My Feels
by prussianpancakes
Summary: This is basically my feels and point of view of things like friends and what not . . Crappy summary -3- This is the beginning of my little book of feels!
1. Chapter 1

Everyday I tell lies. Not for my own reasons though. But to help you not worry about me. I would love if you didn't fret over my well being as to your own if that makes any sense at all. Don't leave me.

I put on a false smile and tell you I'm fine or okay. Creating a fabrication of an unknown place; I can seek paradise. I'm always scrupulous about what I talk about. Afraid you might see through me. I need you.

I bottle all despondency. Knowing people would ask the tantamount question. The question I can't answer honestly. People say I always look sad. But sad doesn't cover the whole problem. But I can't utter the dreadful word that would lead to concern and more questions. I'm not fine.

I cry alone. Telling myself everything will be fine with no help. Hoping in the future, this illness I know I have, will desert its presence before me. After I finish my daily tears, I replace my broken smile with another false smile. Behind this smile, is an abandoned soul with a phrase repeating like a mantra. Help me…

I complain of being alone; with no "partner". With no one who is there to love me for me. When on the inside, it's just another lie. What I truly need is a shoulder to cry on. Who will support me through this opaque time. A best friend.

Though I think of demise quite frequently, I wouldn't do an intentional thing that would bring bereavement to those I love and care about. I'm just too cordial. I need you more than ever.


	2. Chapter 2

Dear Natalie,

We have known each other for three years now, right? And what an awesome time these past years have been! We've been through so many extravagant adventures. Whether it be at your house or mine, we always find a way to have a boisterous epoch.

I am so grateful to be able to call you my best friend. For us to be so close, it makes me happy. You are like the sister I never had, but always wanted.

We never seem to quarrel even if I tease you a little more than necessary. We stick together through hardships and family issues or whether it be through good times and fantastic news.

You're my best friend; my sister, and everything. And what I'm simply trying to say is I love you very much and I hope we can stay bestest friends till the end! 3


	3. Chapter 3

Dear Carl,

I think we really clicked, at that one football when I drove to Denny's with you. I was finally able to be myself. And I'm really happy I could show myself towards you. I remember frequently whispering 'thank you'. And I still am thankful.

Every time I feel self-conscious about myself and what I want to say, you tell me to stop being self-conscious and tell you. And you know, your not like other guys! I feel as if I can tell you anything and I won't be adjudged.

I feel as if you are my best guy friend; even if we don't hang out much because of distance, I still very much love you! Even if you would fluster me by either singing a random Happy Birthday song at the Cheesecake Factory, or acting like an idiot at the book store.

You are one of my bestest friends and I still hope I can sleepover at your apartment soon!


	4. School Inspiration

When is the right time to give up? When the going gets tough? When things in life are just too far away to grasp and it's just not worth it anymore? The irrationals in these absurd questions is the most simplest of answers. **NEVER **give up!
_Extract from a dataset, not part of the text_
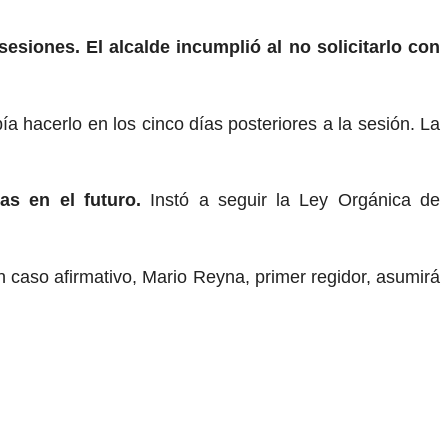
siones. El alcalde incumplió al no solicitarlo con
ía hacerlo en los cinco días posteriores a la sesión. La
s en el futuro.
Instó a seguir la Ley Orgánica de
 caso afirmativo, Mario Reyna, primer regidor, asumirá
Life is just too short to worry about the smallest things in life that will probably never affect you in the years to come.

What you do, is your decision. Who cares what other people think? I might a hypocrite for saying such things, but believe what you want to believe, and do what you put your mind to!

That failing grade you got? Don't worry! Sure it might counted for something more important, but a simple letter doesn't show how intelligent you truly are. That subject might as well be flaccid and you just don't understand. It doesn't mean you're stupid. It's just not a strong point and a simple letter grade shouldn't impede your progression in life! School might be rough, but it's not forever. Keep your head high, and try your best!